I work for a large company where we use an internally installed maven proxy for downloading dependencies. We have to use a proxy as our Network(Websense) does not allow downloading of files with the .jar extension. So whenever a pom declares an external dependency, maven tries to the get the jar files from the proxy. If it is not there in the proxy, the proxy will itself download it from the internet as the proxy is outside the purview of this Websense Nonsense. This method while not perfect works by and large.
The things that don’t work are
- Whenever we need to include a dependency for which there is no repository declared in the proxy server, that repository url has to be included manually.
- The internal maven proxy does not have enough bandwidth to scale up.

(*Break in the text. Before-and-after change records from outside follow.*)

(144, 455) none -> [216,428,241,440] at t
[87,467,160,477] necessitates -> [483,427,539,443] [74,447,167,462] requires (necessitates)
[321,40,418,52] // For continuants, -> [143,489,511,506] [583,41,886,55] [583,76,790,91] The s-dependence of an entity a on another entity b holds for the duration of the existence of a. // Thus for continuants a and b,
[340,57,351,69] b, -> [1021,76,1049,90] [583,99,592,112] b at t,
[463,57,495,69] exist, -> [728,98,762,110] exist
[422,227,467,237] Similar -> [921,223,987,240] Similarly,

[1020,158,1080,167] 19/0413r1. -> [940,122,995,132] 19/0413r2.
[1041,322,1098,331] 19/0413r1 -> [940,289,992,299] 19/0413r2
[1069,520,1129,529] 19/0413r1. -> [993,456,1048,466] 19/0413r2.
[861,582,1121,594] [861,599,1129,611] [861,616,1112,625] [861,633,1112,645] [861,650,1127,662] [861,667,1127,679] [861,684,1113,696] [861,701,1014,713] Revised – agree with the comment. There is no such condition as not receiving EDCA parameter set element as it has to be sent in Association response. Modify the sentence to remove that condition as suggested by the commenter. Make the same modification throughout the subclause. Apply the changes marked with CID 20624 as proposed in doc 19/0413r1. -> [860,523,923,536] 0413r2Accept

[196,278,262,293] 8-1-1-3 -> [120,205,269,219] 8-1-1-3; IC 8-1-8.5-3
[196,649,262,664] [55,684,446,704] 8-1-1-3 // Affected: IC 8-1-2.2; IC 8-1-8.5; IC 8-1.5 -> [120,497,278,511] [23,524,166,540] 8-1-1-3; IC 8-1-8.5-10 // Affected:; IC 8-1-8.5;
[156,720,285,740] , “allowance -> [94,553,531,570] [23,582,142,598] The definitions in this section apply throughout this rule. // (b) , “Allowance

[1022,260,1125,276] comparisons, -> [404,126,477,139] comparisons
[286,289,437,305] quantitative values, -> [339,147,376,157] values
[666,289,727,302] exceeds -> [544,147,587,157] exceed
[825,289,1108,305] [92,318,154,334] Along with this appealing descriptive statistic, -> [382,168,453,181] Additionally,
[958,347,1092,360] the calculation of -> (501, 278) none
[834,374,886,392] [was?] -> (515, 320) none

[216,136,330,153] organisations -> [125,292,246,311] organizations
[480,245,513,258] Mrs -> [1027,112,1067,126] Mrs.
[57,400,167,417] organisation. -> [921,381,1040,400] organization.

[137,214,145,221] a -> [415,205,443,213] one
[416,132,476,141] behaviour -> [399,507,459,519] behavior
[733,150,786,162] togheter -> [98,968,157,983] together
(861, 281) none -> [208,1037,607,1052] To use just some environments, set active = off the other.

Some days it takes 10 minutes to download 7 MB jar file.
As a workaround we were thinking that if it were possible to install a P2P plugin in maven, then whenever a jar file is required maven could first check peers (for example local maven repo of the developer sitting next to me) before hitting the internal maven proxy. This will dramatically reduce the time it takes to download dependencies and also potentially avoid the bureaucracy of having someone to put an email to manually add maven repository urls.
You should install a repository manager (Artifactory, Archiva, Nexus in alphabetical order). The intention is to a have a single point which access the internet via the proxy and that should solve the problem. All developers only access the repository manager.